В 1721 году истекал срок владения Кириллова монастыря рыболовецкими тонями Валаама. Однако, губернская администрация не напоминала о прежнем устанвлении. Россия праздновала славную викторию в Северной войне. Осуществлялись государственные реформы и административные преобразования. Отстраивалась новая столица империи, Санкт-Петербург. Тем временем на острове Валааме возводится новая церковь, Успенская с приделами Петра и Павла. Строительные работы возглявляет вновь назначенный на должность "строителя" монах Иосиф Шаров. О его жизни и трудах, судьбах обители и братий, свидетельствует сохранившаяся в архивах переписка Шарова с архимандритом Иринархом.
Из письма Иосифа Иринарху, мы узнаем, что завершенная строительством в 1727 году Успенская церковь стоит без икон. Иосиф сообщает Иринарху, что краски приобретены, но "мастеров добыть нигде не можем, а которые и есть, да просят цену большую, а мастерство их нехорошее". Иосиф осмеливается подать императрице Екатерине прошение о денежной помощи, и получает на оплату работы мастеров-иконописцев "ис кабинета сто рублев".
Это была единственная хорошая новость для Иринарха.1727-ой стал годом испытаний и утрат.
Из письма Иосифа Иринарху:
"А ведомо вашему отечеству буди сего 727 года июня в ...день приезжали к нам разбойники и... монастырю изъян сделали, ружье которое было все взяли, також де суды рубили, а другие с собой взяли".
Спустя всего два месяца:
"..727 года августа в 16 день были от нас посланы в Санкт-Петербурх иеромонах Феодосий да монах Сафроний, монах Иона... за монастырской нуждой... и оные иеромонах и монахи ис Питербурха едучи на Ладожском езере... потонули октября в 7 день и что у них было ис Питербурха покупки, такоже подаяния, все безвестно утерялось..."
Тяжелые чувства строителя о предстоящей голодной зиме угадываются за подробно перечислениемых в этом письме понесенных утрат:
- 70 рублей, годовое содержание всей братии;
- "два образа спасителевых";
- церковная утварь и богослужебные книги;
- съестные припасы, в том числе "муки пшеничной 8 пуд" и "полтора ведра вина";
- строительные материалы — железо и гвозди, веревки и клей, "заслон железный";
- холст и сукно;
- "двои сапоги новые" и "шуб работницких 13 поношенных овчинных",
и прочие важные и необходимые вещи.
Смертью трех монахов в далеко не людной валаамской общине обозначила проблему проведения церковных служб:
"Просим вашего отеческого благословления соблаговоли к нам прислать иеромонаха, а понеже у нас есть иеромонах, да от старости ради служить не может";
"А о работных людех как Ваше отеческое благословление соблаговолите: с пашпортами к нам не приходят, а без пашпортов держать не смеем, и в том нам остановка немалая, нанять здесь некого... а своим не управить".

· · ·

• [ЗАДАНИЕ ДЛЯ ВЫПОЛНЕНИЯ]
Ответьте на вопросы по исходному тексту.
(а) Какую церковь возводили на Валааме и с какими приделами?
(б) Какую сумму получил Иосиф на оплату работы мастеров-иконописцев?
(в) В какой день потонули на Ладожском озере иеромонах Феодосий и монахи?

• [МАТЕРИАЛ УПРАЖНЕНИЯ]
· · ·

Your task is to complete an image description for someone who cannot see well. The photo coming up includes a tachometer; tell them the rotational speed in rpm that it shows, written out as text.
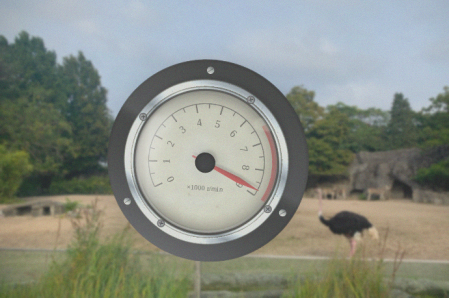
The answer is 8750 rpm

· · ·

• [МЕСТО ДЛЯ ОТВЕТА]
(а) На Валааме возводили Успенскую церковь с приделами Петра и Павла.
(б) Иосиф получил «ис кабинета сто рублев».
(в) Они потонули 7 октября 1727 года.